Friday, August 16, 2013

What about a line of best fit + residual?

Some more thoughts (btw, I'm going to experiment with these).

I spent some time doing a personal literature review but found that existing solutions are aimed at sparse vectors which are extremely commonplace within information retrieval. My vectors, however, are dense. It's rare to find any zero value – if my engine returns any zero values, it's failed or very coincidental.

So I sat back and thought for a bit. We have a vector and want to know which other vectors it's approximately closest to.

So why not pre-calculate a line of best fit for each stored vector? Then, an unknown document can have its own line calculated easily, and too-distant vectors eliminated easily with two simple comparisons: remove all vectors with slopes too different from the unknown document's slope; then remove remaining vectors with intercepts too different from the unknown document's intercept.
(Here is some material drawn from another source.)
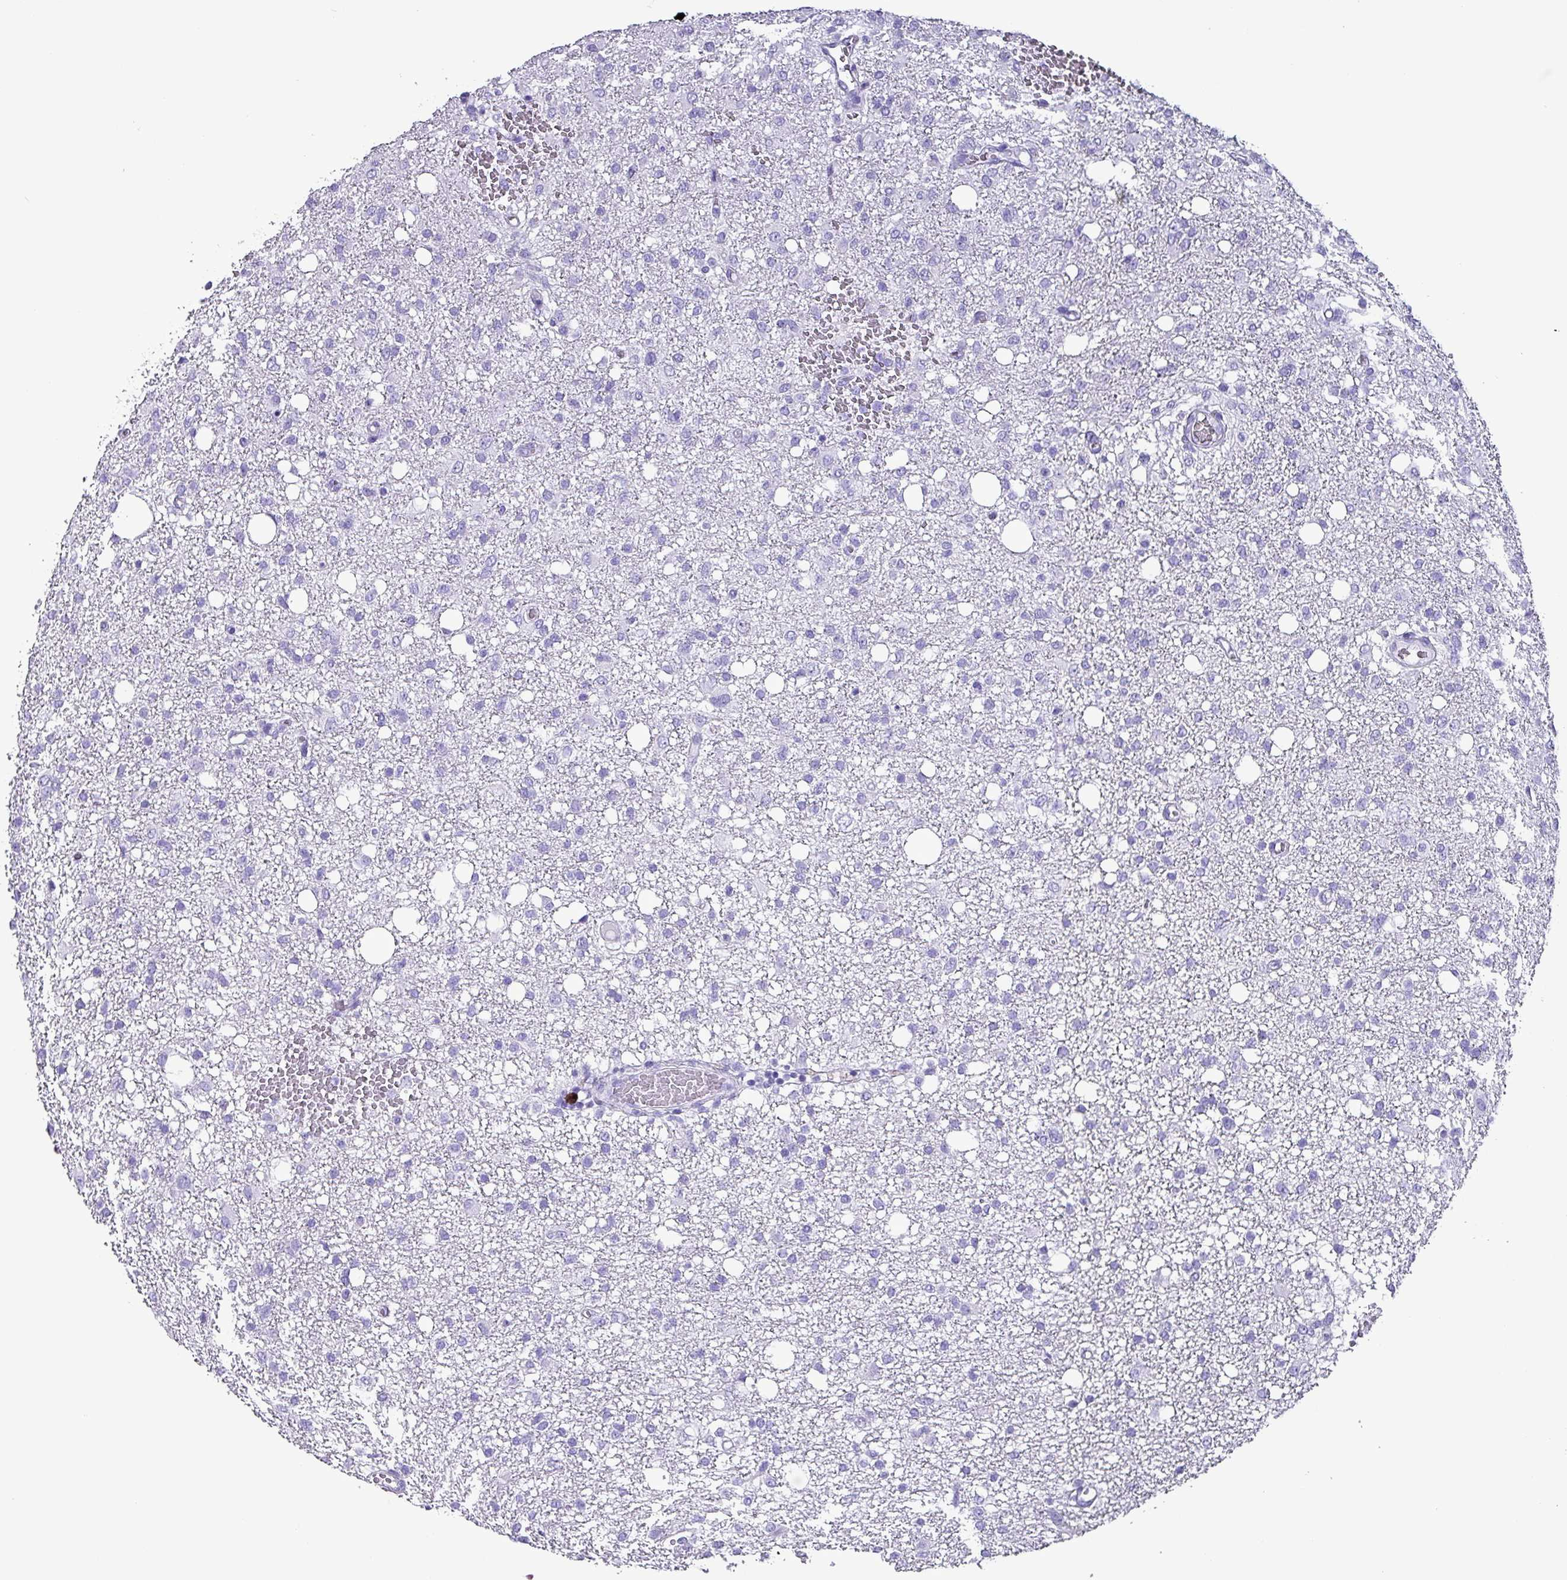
{"staining": {"intensity": "negative", "quantity": "none", "location": "none"}, "tissue": "glioma", "cell_type": "Tumor cells", "image_type": "cancer", "snomed": [{"axis": "morphology", "description": "Glioma, malignant, High grade"}, {"axis": "topography", "description": "Brain"}], "caption": "High power microscopy photomicrograph of an IHC histopathology image of glioma, revealing no significant expression in tumor cells. Nuclei are stained in blue.", "gene": "KRT6C", "patient": {"sex": "female", "age": 59}}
Furthermore, residuals could also be used.

So after three simple 1 number ~ 1 number comparisons for each of the stored vectors, we should be able to eliminate a whole bunch of documents. It's not perfect by any means, but it's not meant to be. Its only supposed to work as an approximation to reduce the problem space.

The question then (if it begins to work of course!) is what qualifies as "too different". This is a function of the stored vectors' slopes, intercepts and residuals, and what percentage of the overall store we want left for detailed comparison.